Maintaining general health while living in poverty remains a problem
For people in poverty, the inadequate health system can slash life expectancy and destroy future dreams. In the hospitals we must bring our loved ones bedding and food, and clean them. The hospitals are run down and riddled with corruption, as are their supply chains. Hospitals often lose files, so we take the medical files home and photocopy them. Waiting times to see doctors can run into months. It is frustrating and sometimes life-threatening for the patient. BCDT has had to assist or save youth who need MRI’s, scans or x-rays. BCDT sometimes pays for a private consult, then we must convince the hospital doctors to use this information.
A 15 year-old village boy was involved in a tragic accident last November. He had taken a lift from a truck driver when a speeding motorbike crashed into the truck. He was thrown through the windscreen, shattering his leg. Initially the government hospital suggested amputation, but finally reconstructed his leg with steel pins. After several weeks he was sent home without any physio or counseling. He approached BCDT for assistance because of evidence of ongoing infection. The family was informed that the initial operation was not successful and that he must return in September for a second operation. The trauma of the accident and injury may well have lifelong repercussions for this poor boy.
The medical service we receive is seen as the norm, however the government admits that the health system is in serious trouble and they are trying to upgrade. Even more shocking are recent incidents where paramedics are robbed and assaulted, and ambulances stolen while on a call-out. It seems that the new generation will have to try to save our country.

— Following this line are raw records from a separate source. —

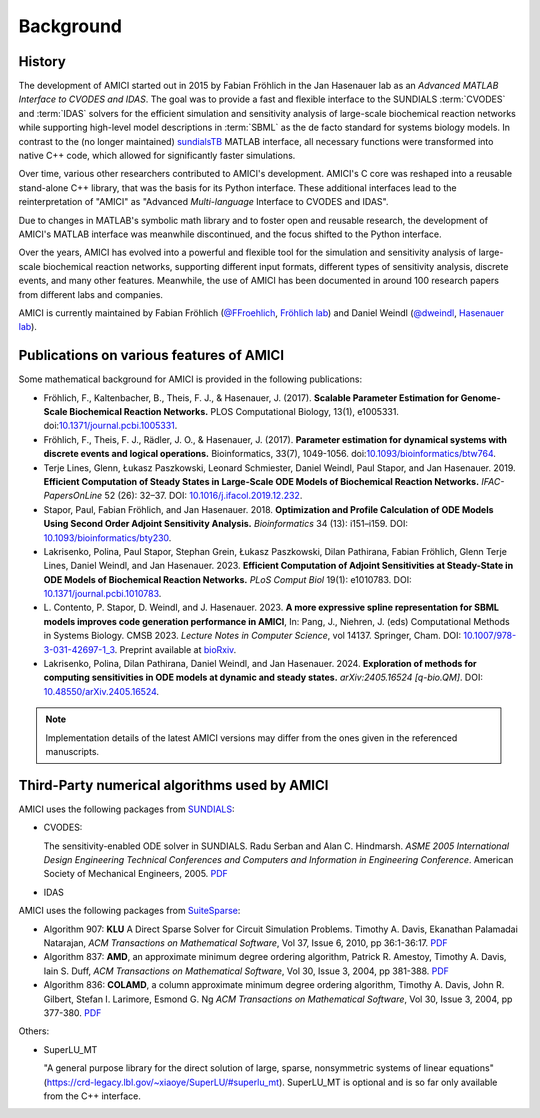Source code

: Background
==========

History
-------

The development of AMICI started out in 2015 by Fabian Fröhlich in the
Jan Hasenauer lab as an *Advanced MATLAB Interface to CVODES and IDAS*.
The goal was to provide a fast and flexible interface to the SUNDIALS
:term:`CVODES` and :term:`IDAS` solvers for the efficient simulation and
sensitivity analysis of large-scale biochemical reaction networks while
supporting high-level model descriptions in :term:`SBML` as the de facto
standard for systems biology models.
In contrast to the (no longer maintained)
`sundialsTB <https://computing.llnl.gov/projects/sundials/sundials-software>`__
MATLAB interface, all necessary functions were transformed into native
C++ code, which allowed for significantly faster simulations.

Over time, various other researchers contributed to AMICI's development.
AMICI's C core was reshaped into a reusable stand-alone C++ library,
that was the basis for its Python interface. These additional interfaces lead
to the reinterpretation of "AMICI" as "Advanced *Multi-language* Interface to
CVODES and IDAS".

Due to changes in MATLAB's symbolic math library and to foster open and
reusable research, the development of AMICI's MATLAB interface
was meanwhile discontinued, and the focus shifted to the Python interface.

Over the years, AMICI has evolved into a powerful and flexible
tool for the simulation and sensitivity analysis of large-scale
biochemical reaction networks, supporting different input formats,
different types of sensitivity analysis, discrete events,
and many other features.
Meanwhile, the use of AMICI has been documented in around 100 research papers
from different labs and companies.

AMICI is currently maintained by Fabian Fröhlich
(`@FFroehlich <https://github.com/FFroehlich>`__,
`Fröhlich lab <https://www.frohlichlab.com/>`__) and Daniel Weindl
(`@dweindl <https://github.com/dweindl>`__,
`Hasenauer lab <https://www.mathematics-and-life-sciences.uni-bonn.de/en/research/hasenauer-group>`__).

Publications on various features of AMICI
-----------------------------------------

Some mathematical background for AMICI is provided in the following
publications:

* Fröhlich, F., Kaltenbacher, B., Theis, F. J., & Hasenauer, J. (2017).
  **Scalable Parameter Estimation for Genome-Scale Biochemical Reaction Networks.**
  PLOS Computational Biology, 13(1), e1005331.
  doi:`10.1371/journal.pcbi.1005331 <https://doi.org/10.1371/journal.pcbi.1005331>`_.

* Fröhlich, F., Theis, F. J., Rädler, J. O., & Hasenauer, J. (2017).
  **Parameter estimation for dynamical systems with discrete events and logical
  operations.** Bioinformatics, 33(7), 1049-1056.
  doi:`10.1093/bioinformatics/btw764 <https://doi.org/10.1093/bioinformatics/btw764>`_.

* Terje Lines, Glenn, Łukasz Paszkowski, Leonard Schmiester, Daniel Weindl,
  Paul Stapor, and Jan Hasenauer. 2019. **Efficient Computation of Steady States
  in Large-Scale ODE Models of Biochemical Reaction Networks.**
  *IFAC-PapersOnLine* 52 (26): 32–37.
  DOI: `10.1016/j.ifacol.2019.12.232 <https://doi.org/10.1016/j.ifacol.2019.12.232>`_.

* Stapor, Paul, Fabian Fröhlich, and Jan Hasenauer. 2018.
  **Optimization and Profile Calculation of ODE Models Using Second Order
  Adjoint Sensitivity Analysis.** *Bioinformatics* 34 (13): i151–i159.
  DOI: `10.1093/bioinformatics/bty230 <https://doi.org/10.1093/bioinformatics/bty230>`_.

* Lakrisenko, Polina, Paul Stapor, Stephan Grein, Łukasz Paszkowski,
  Dilan Pathirana, Fabian Fröhlich, Glenn Terje Lines, Daniel Weindl,
  and Jan Hasenauer. 2023.
  **Efficient Computation of Adjoint Sensitivities at Steady-State in ODE Models
  of Biochemical Reaction Networks.** *PLoS Comput Biol* 19(1): e1010783.
  DOI: `10.1371/journal.pcbi.1010783 <https://doi.org/10.1371/journal.pcbi.1010783>`_.

* L. Contento, P. Stapor, D. Weindl, and J. Hasenauer. 2023.
  **A more expressive spline representation for SBML models improves code generation performance in AMICI**,
  In: Pang, J., Niehren, J. (eds) Computational Methods in Systems Biology.
  CMSB 2023. *Lecture Notes in Computer Science*, vol 14137. Springer, Cham.
  DOI: `10.1007/978-3-031-42697-1_3 <https://doi.org/10.1007/978-3-031-42697-1_3>`_.
  Preprint available at `bioRxiv <https://doi.org/10.1101/2023.06.29.547120>`_.

* Lakrisenko, Polina, Dilan Pathirana, Daniel Weindl, and Jan Hasenauer. 2024.
  **Exploration of methods for computing sensitivities in ODE models at dynamic and steady states.** *arXiv:2405.16524 [q-bio.QM]*.
  DOI: `10.48550/arXiv.2405.16524 <https://doi.org/10.48550/arXiv.2405.16524>`_.


.. note::

   Implementation details of the latest AMICI versions may differ from the ones
   given in the referenced manuscripts.


Third-Party numerical algorithms used by AMICI
----------------------------------------------

AMICI uses the following packages from `SUNDIALS <https://computing.llnl.gov/projects/sundials>`__:

* CVODES:

  The sensitivity-enabled ODE solver in SUNDIALS. Radu Serban
  and Alan C. Hindmarsh. *ASME 2005 International Design Engineering
  Technical Conferences and Computers and Information in Engineering
  Conference*. American Society of Mechanical Engineers, 2005.
  `PDF <http://proceedings.asmedigitalcollection.asme.org/proceeding.aspx?articleid=1588657>`__

* IDAS

AMICI uses the following packages from `SuiteSparse <https://github.com/DrTimothyAldenDavis/SuiteSparse>`__:

* Algorithm 907: **KLU** A Direct Sparse Solver for Circuit Simulation
  Problems. Timothy A. Davis, Ekanathan Palamadai Natarajan,
  *ACM Transactions on Mathematical Software*, Vol 37, Issue 6, 2010,
  pp 36:1-36:17. `PDF <http://dl.acm.org/authorize?305534>`__

* Algorithm 837: **AMD**, an approximate minimum degree ordering
  algorithm, Patrick R. Amestoy, Timothy A. Davis, Iain S. Duff,
  *ACM Transactions on Mathematical Software*, Vol 30, Issue 3, 2004,
  pp 381-388. `PDF <http://dl.acm.org/authorize?733169>`__

* Algorithm 836: **COLAMD**, a column approximate minimum degree ordering
  algorithm, Timothy A. Davis, John R. Gilbert, Stefan I. Larimore,
  Esmond G. Ng *ACM Transactions on Mathematical Software*, Vol 30,
  Issue 3, 2004, pp 377-380. `PDF <http://dl.acm.org/authorize?734450>`__

Others:

* SuperLU_MT

  "A general purpose library for the direct solution of large,
  sparse, nonsymmetric systems of linear equations"
  (https://crd-legacy.lbl.gov/~xiaoye/SuperLU/#superlu_mt).
  SuperLU_MT is optional and is so far only available from the C++ interface.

Corruption has become a pandemic affecting every single government department, leaving all citizens vulnerable. When whistleblowers report the corruption, they either withdraw their allegations or are murdered. One such high profile case was the murder of a Guateng Department of Health official Babita Deokaran, who was murdered after reporting R850 million in suspicious payments to companies, politicians, and individuals.
In Conclusion: Despite the often-surreal challenges facing BCDT, we press on with acts of kindness, great and small. Why? Because the children and youth are willing to persevere, and they motivate us. With such strength as theirs, who are we to give up?